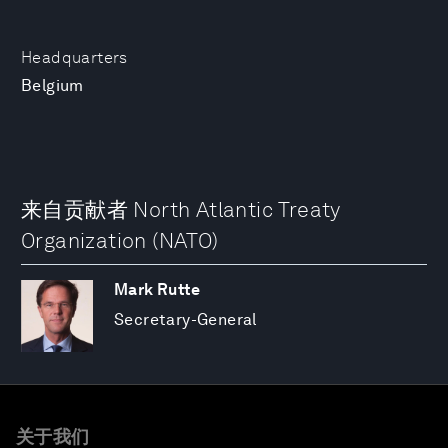
Headquarters
Belgium
来自贡献者 North Atlantic Treaty
Organization (NATO)
Mark Rutte
Secretary-General
关于我们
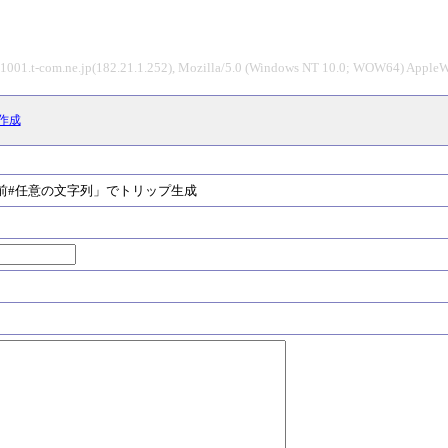
1001.t-com.ne.jp(182.21.1.252), Mozilla/5.0 (Windows NT 10.0; WOW64) AppleW
作成
#任意の文字列」でトリップ生成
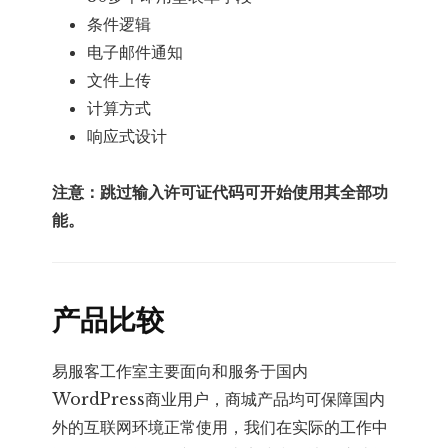
条件逻辑
电子邮件通知
文件上传
计算方式
响应式设计
注意：跳过输入许可证代码可开始使用其全部功
能。
产品比较
易服客工作室主要面向和服务于国内
WordPress商业用户，商城产品均可保障国内
外的互联网环境正常使用，我们在实际的工作中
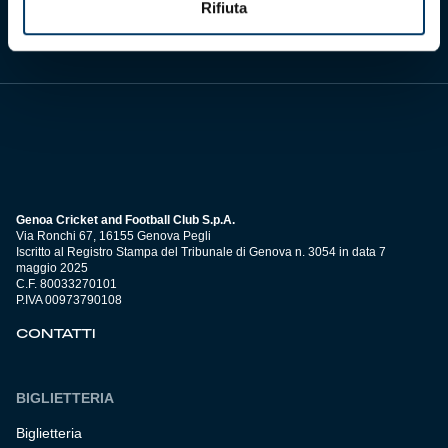
Rifiuta
Genoa Cricket and Football Club S.p.A.
Via Ronchi 67, 16155 Genova Pegli
Iscritto al Registro Stampa del Tribunale di Genova n. 3054 in data 7
maggio 2025
C.F. 80033270101
P.IVA 00973790108
CONTATTI
BIGLIETTERIA
Biglietteria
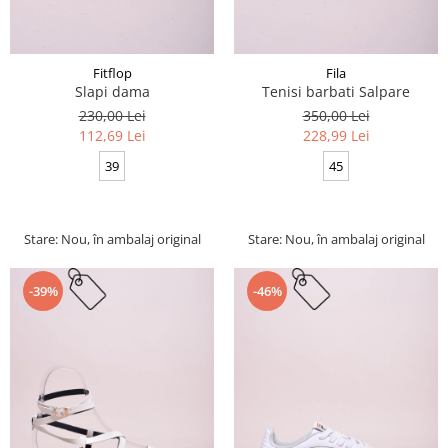
Fitflop
Fila
Slapi dama
Tenisi barbati Salpare
230,00 Lei
350,00 Lei
112,69 Lei
228,99 Lei
39
45
Stare: Nou, în ambalaj original
Stare: Nou, în ambalaj original
-39%
-46%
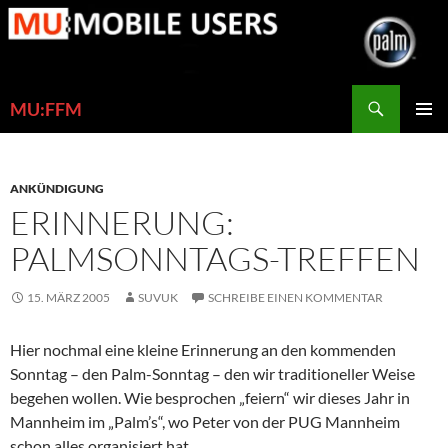
Zum
Inhalt
springen
Suchen
MU:FFM
PRIMÄR
MENÜ
ANKÜNDIGUNG
ERINNERUNG:
PALMSONNTAGS-TREFFEN
15. MÄRZ 2005
SUVUK
SCHREIBE EINEN KOMMENTAR
Hier nochmal eine kleine Erinnerung an den kommenden
Sonntag – den Palm-Sonntag – den wir traditioneller Weise
begehen wollen. Wie besprochen „feiern“ wir dieses Jahr in
Mannheim im „Palm’s“, wo Peter von der PUG Mannheim
schon alles organisiert hat.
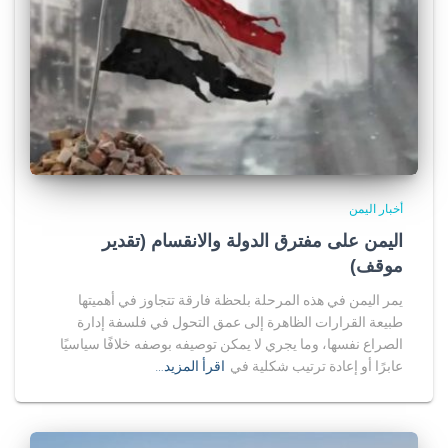
أخبار اليمن
اليمن على مفترق الدولة والانقسام (تقدير
موقف)
يمر اليمن في هذه المرحلة بلحظة فارقة تتجاوز في أهميتها
طبيعة القرارات الظاهرة إلى عمق التحول في فلسفة إدارة
الصراع نفسها، وما يجري لا يمكن توصيفه بوصفه خلافًا سياسيًا
عابرًا أو إعادة ترتيب شكلية في
اقرأ المزيد…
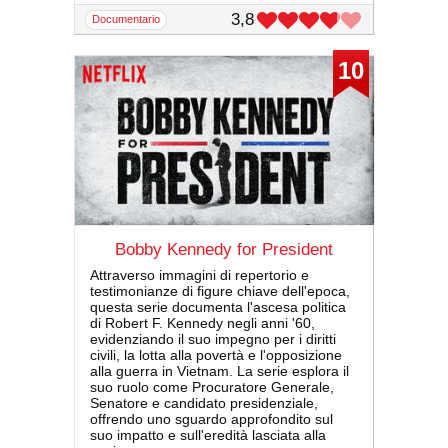
3,8
documentario
10
Bobby Kennedy for President
Attraverso immagini di repertorio e
testimonianze di figure chiave dell'epoca,
questa serie documenta l'ascesa politica
di Robert F. Kennedy negli anni '60,
evidenziando il suo impegno per i diritti
civili, la lotta alla povertà e l'opposizione
alla guerra in Vietnam. La serie esplora il
suo ruolo come Procuratore Generale,
Senatore e candidato presidenziale,
offrendo uno sguardo approfondito sul
suo impatto e sull'eredità lasciata alla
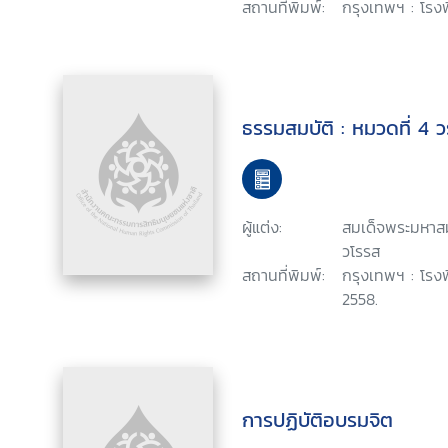
สถานที่พิมพ์:
กรุงเทพฯ : โรงพ
ธรรมสมบัติ : หมวดที่ 4
ผู้แต่ง:
สมเด็จพระมหา
วโรรส
สถานที่พิมพ์:
กรุงเทพฯ : โรง
2558.
การปฏิบัติอบรมจิต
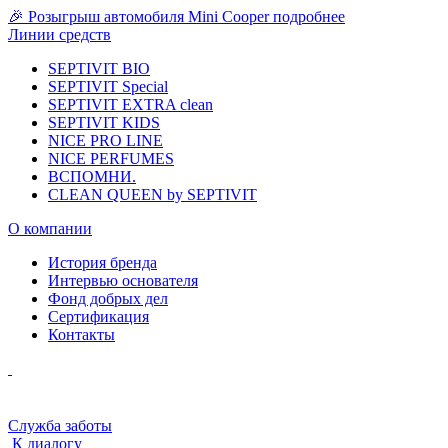
🎉 Розыгрыш автомобиля Mini Cooper
подробнее
Линии средств
SEPTIVIT BIO
SEPTIVIT Special
SEPTIVIT EXTRA clean
SEPTIVIT KIDS
NICE PRO LINE
NICE PERFUMES
ВСПОМНИ.
CLEAN QUEEN by SEPTIVIT
О компании
История бренда
Интервью основателя
Фонд добрых дел
Сертификация
Контакты
Служба заботы
К диалогу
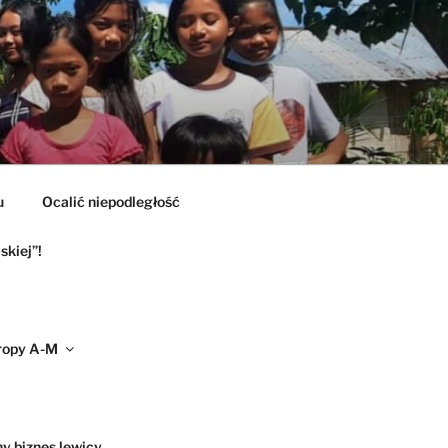
u
Ocalić niepodległość
skiej”!
ropy A-M
ny biznes lewicy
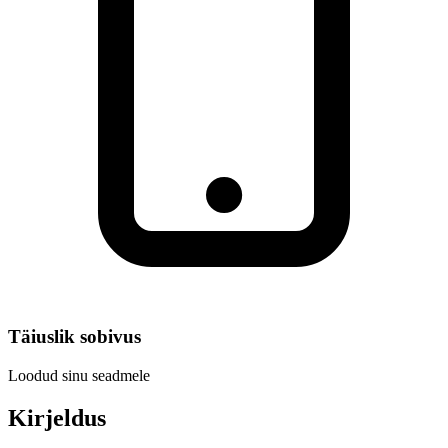
Täiuslik sobivus
Loodud sinu seadmele
Kirjeldus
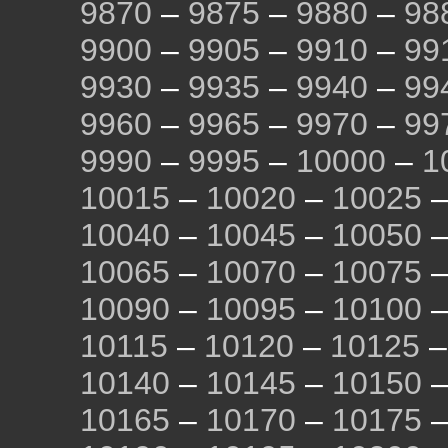
9870
–
9875
–
9880
–
98
9900
–
9905
–
9910
–
99
9930
–
9935
–
9940
–
99
9960
–
9965
–
9970
–
99
9990
–
9995
–
10000
–
1
10015
–
10020
–
10025
10040
–
10045
–
10050
10065
–
10070
–
10075
10090
–
10095
–
10100
10115
–
10120
–
10125
10140
–
10145
–
10150
10165
–
10170
–
10175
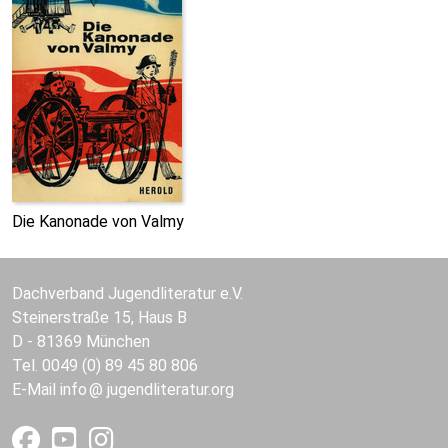
Die Kanonade von Valmy
Dachverband Jugendliteratur e.V.
Steinerstraße 15, Haus B
D - 81369 München
Tel. 0049 (0) 89 45 80 806
E-Mail
info
jugendliteratur.org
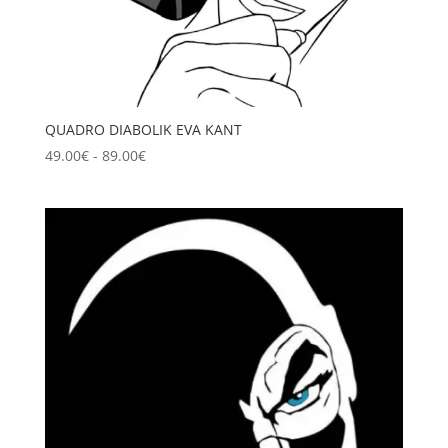
QUADRO DIABOLIK EVA KANT
Fascia
49.00
€
-
89.00
€
di
prezzo:
da
49.00€
a
89.00€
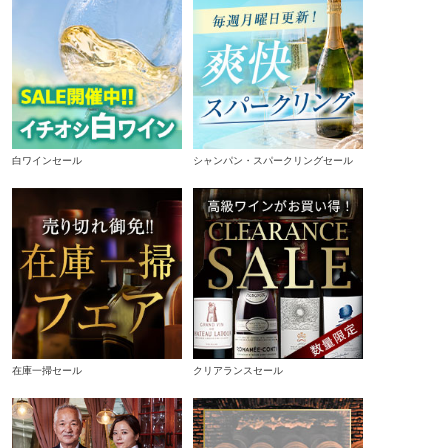
白ワインセール
シャンパン・スパークリングセール
在庫一掃セール
クリアランスセール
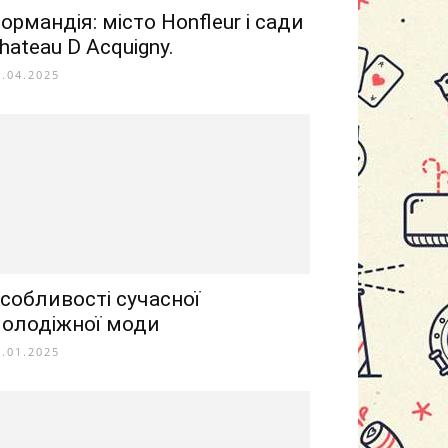
ормандія: місто Honfleur і сади
hateau D Acquigny.
5.04.2025
собливості сучасної
олодіжної моди
8.01.2025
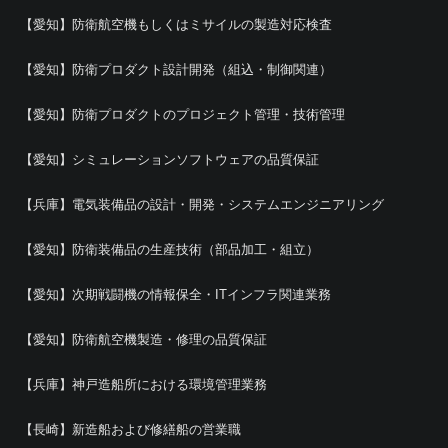
【愛知】防衛航空機もしくはミサイルの製造対応検査
【愛知】防衛プロダクト設計開発（組込・制御関連）
【愛知】防衛プロダクトのプロジェクト管理・技術管理
【愛知】シミュレーションソフトウェアの品質保証
【兵庫】電気装備品の設計・開発・システムエンジニアリング
【愛知】防衛装備品の生産技術（部品加工・組立）
【愛知】次期戦闘機の情報保全・ITインフラ関連業務
【愛知】防衛航空機製造・修理の品質保証
【兵庫】神戸造船所における環境管理業務
【長崎】新造船および修繕船の営業職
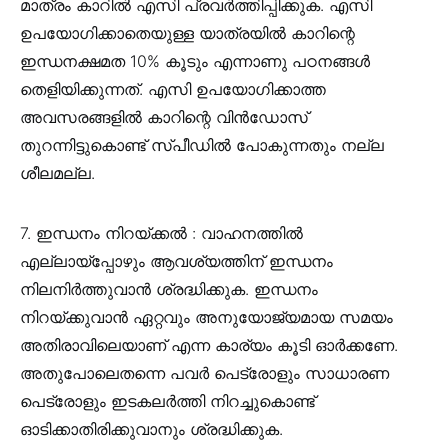
മാത്രം കാറിൽ എസി പ്രവർത്തിപ്പിക്കുക. എസി
ഉപയോഗിക്കാതെയുള്ള യാത്രയിൽ കാറിന്റെ
ഇന്ധനക്ഷമത 10% കൂടും എന്നാണു പഠനങ്ങൾ
തെളിയിക്കുന്നത്. എസി ഉപയോഗിക്കാത്ത
അവസരങ്ങളിൽ കാറിന്റെ വിൻഡോസ്
തുറന്നിട്ടുകൊണ്ട് സ്പീഡിൽ പോകുന്നതും നല്ല
ശീലമല്ല.
7. ഇന്ധനം നിറയ്ക്കൽ : വാഹനത്തിൽ
എല്ലായ്പ്പോഴും ആവശ്യത്തിന് ഇന്ധനം
നിലനിർത്തുവാൻ ശ്രദ്ധിക്കുക. ഇന്ധനം
നിറയ്ക്കുവാൻ ഏറ്റവും അനുയോജ്യമായ സമയം
അതിരാവിലെയാണ് എന്ന കാര്യം കൂടി ഓർക്കണേ.
അതുപോലെതന്നെ പവർ പെട്രോളും സാധാരണ
പെട്രോളും ഇടകലർത്തി നിറച്ചുകൊണ്ട്
ഓടിക്കാതിരിക്കുവാനും ശ്രദ്ധിക്കുക.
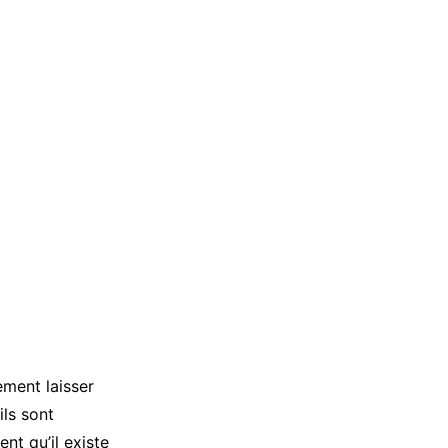
ement laisser
ils sont
nt qu’il existe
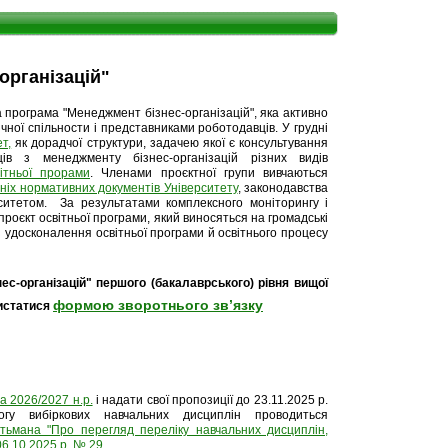
організацій"
а програма "Менеджмент бізнес-організацій", яка активно
чної спільности і представниками роботодавців.
У грудні
т,
як дорадчої структури, задачею якої є консультування
в з менеджменту бізнес-організацій різних видів
ітньої прорами
. Членами проєктної групи вивчаються
ніх нормативних документів Університету
, законодавства
рситетом. З
а результатами комплексного моніторингу і
 проєкт освітньої програми, який виносяться на громадські
 удосконалення освітньої програми й освітнього процесу
-організацій" першого (бакалаврського) рівня вищої
формою зворотнього звʼязку
ристатися
 2026/2027 н.р.
і надати свої пропозиції
до 23.11.2025 р.
гу вибіркових навчальних дисциплін проводиться
тьмана "Про перегляд переліку навчальних дисциплін,
06.10.2025 р. № 29
.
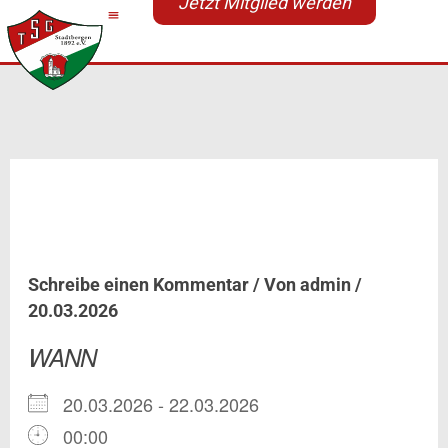
Jetzt Mitglied werden
Zum
Inhalt
springen
Bayerische
Meisterschaften
Schreibe einen Kommentar
/ Von
admin
/
20.03.2026
WANN
20.03.2026 - 22.03.2026
00:00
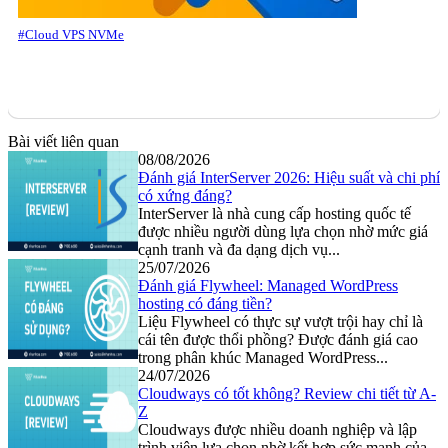
#Cloud VPS NVMe
Bài viết liên quan
08/08/2026
Đánh giá InterServer 2026: Hiệu suất và chi phí
có xứng đáng?
InterServer là nhà cung cấp hosting quốc tế
được nhiều người dùng lựa chọn nhờ mức giá
cạnh tranh và đa dạng dịch vụ...
25/07/2026
Đánh giá Flywheel: Managed WordPress
hosting có đáng tiền?
Liệu Flywheel có thực sự vượt trội hay chỉ là
cái tên được thổi phồng? Được đánh giá cao
trong phân khúc Managed WordPress...
24/07/2026
Cloudways có tốt không? Review chi tiết từ A-
Z
Cloudways được nhiều doanh nghiệp và lập
trình viên lựa chọn nhờ kết hợp sức mạnh của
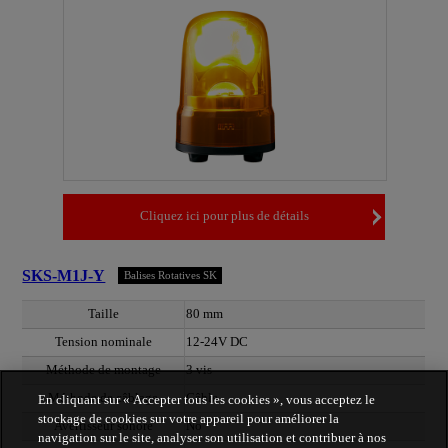
Cliquez ici pour plus de détails
SKS-M1J-Y
Balises Rotatives SK
Taille
80 mm
Tension nominale
12-24V DC
Méthode de montage
3 vis
Méthode de câblage
Câble
En cliquant sur « Accepter tous les cookies », vous acceptez le
stockage de cookies sur votre appareil pour améliorer la
Avertisseur sonore
No
navigation sur le site, analyser son utilisation et contribuer à nos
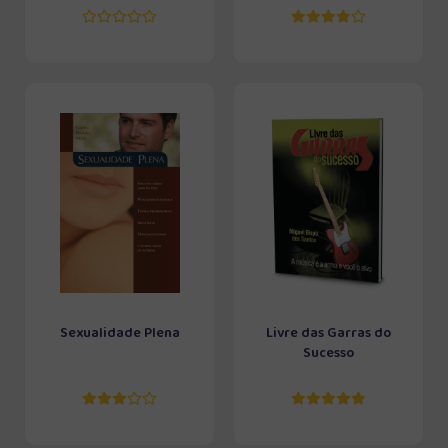
Sexualidade Plena
Livre das Garras do
Sucesso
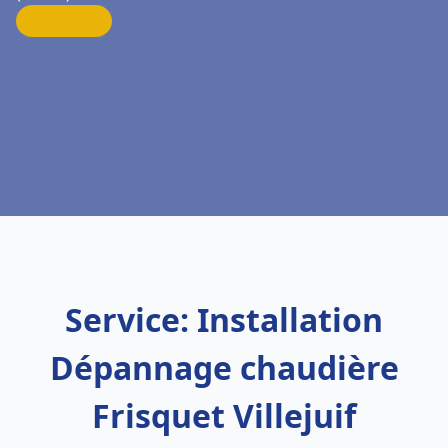
Service: Installation
Dépannage chaudière
Frisquet Villejuif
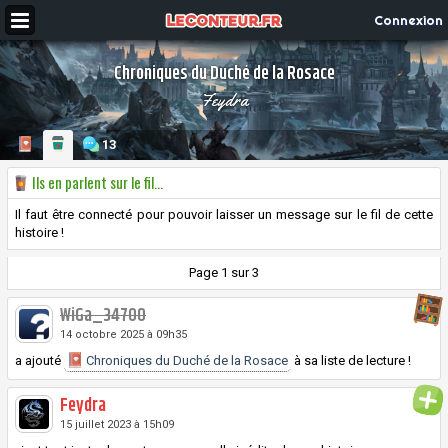
Connexion
Chroniques du Duché de la Rosace
Feydra
13
Ils en parlent sur le fil...
Il faut être connecté pour pouvoir laisser un message sur le fil de cette
histoire !
Page 1 sur 3
WiGa_34700
14 octobre 2025 à 09h35
a ajouté
Chroniques du Duché de la Rosace
à sa liste de lecture !
Feydra
15 juillet 2023 à 15h09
******
ACTIVITY – Reproduce the lines above beginning at the line that contains "SEPTIVIT KIDS" and ending at the line that contains "മാത്രം കാറിൽ എസി പ്രവർത്തിപ്പിക്കുക. എസി". No pictures.

EXERCISE SOLUTION –
SEPTIVIT KIDS
NICE PRO LINE
NICE PERFUMES
ВСПОМНИ.
CLEAN QUEEN by SEPTIVIT
О компании
История бренда
Интервью основателя
Фонд добрых дел
Сертификация
Контакты
Служба заботы
К диалогу
u
Ocalić niepodległość
skiej”!
ropy A-M
ny biznes lewicy
Täiuslik sobivus
Loodud sinu seadmele
Kirjeldus
9870
–
9875
–
9880
–
98
9900
–
9905
–
9910
–
99
9930
–
9935
–
9940
–
99
9960
–
9965
–
9970
–
99
9990
–
9995
–
10000
–
1
10015
–
10020
–
10025
10040
–
10045
–
10050
10065
–
10070
–
10075
10090
–
10095
–
10100
10115
–
10120
–
10125
10140
–
10145
–
10150
10165
–
10170
–
10175
Die Kanonade von Valmy
Dachverband Jugendliteratur e.V.
Steinerstraße 15, Haus B
D - 81369 München
Tel. 0049 (0) 89 45 80 806
E-Mail
info
jugendliteratur.org
QUADRO DIABOLIK EVA KANT
Fascia
49.00
€
-
89.00
€
di
prezzo:
da
49.00€
a
89.00€
白ワインセール
シャンパン・スパークリングセール
在庫一掃セール
クリアランスセール
ормандія: місто Honfleur і сади
hateau D Acquigny.
5.04.2025
собливості сучасної
олодіжної моди
8.01.2025
【愛知】防衛航空機もしくはミサイルの製造対応検査
【愛知】防衛プロダクト設計開発（組込・制御関連）
【愛知】防衛プロダクトのプロジェクト管理・技術管理
【愛知】シミュレーションソフトウェアの品質保証
【兵庫】電気装備品の設計・開発・システムエンジニアリング
【愛知】防衛装備品の生産技術（部品加工・組立）
【愛知】次期戦闘機の情報保全・ITインフラ関連業務
【愛知】防衛航空機製造・修理の品質保証
【兵庫】神戸造船所における環境管理業務
【長崎】新造船および修繕船の営業職
മാത്രം കാറിൽ എസി പ്രവർത്തിപ്പിക്കുക. എസി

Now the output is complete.